— What to work on —
The line containing "Round the clock, it never stops" marks the end: copy exactly every line from the start of the records below up to and including it, leaving out pictures.

— Information supplied —
————————

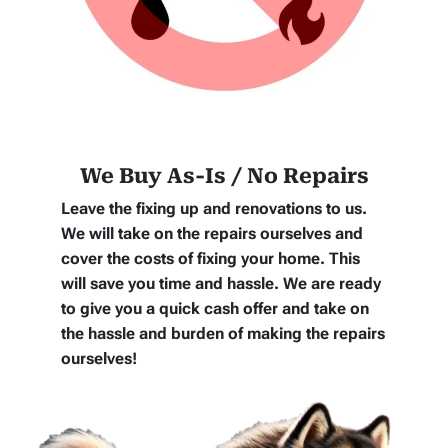
We Buy As-Is / No Repairs
Leave the fixing up and renovations to us.
We will take on the repairs ourselves and
cover the costs of fixing your home. This
will save you time and hassle. We are ready
to give you a quick cash offer and take on
the hassle and burden of making the repairs
ourselves!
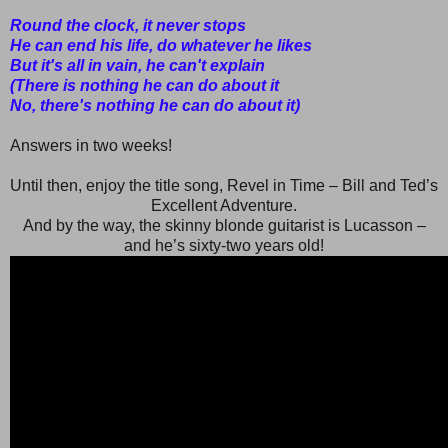
Round the clock, it never stops
He can end his life, do whatever he likes
But it's all in vain, he can't explain
(There is nothing he can do about it
No, there's nothing he can do about it)
Answers in two weeks!
Until then, enjoy the title song, Revel in Time – Bill and Ted’s
Excellent Adventure.
And by the way, the skinny blonde guitarist is Lucasson –
and he’s sixty-two years old!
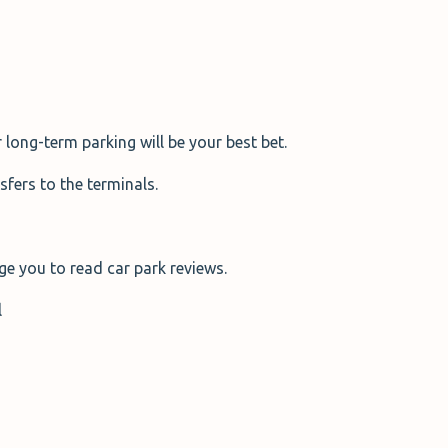
 long-term parking will be your best bet.
sfers to the terminals.
ge you to read car park reviews.
l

————————

— Result of the exercise —
We Buy As-Is / No Repairs
Leave the fixing up and renovations to us.
We will take on the repairs ourselves and
cover the costs of fixing your home. This
will save you time and hassle. We are ready
to give you a quick cash offer and take on
the hassle and burden of making the repairs
ourselves!
Round the clock, it never stops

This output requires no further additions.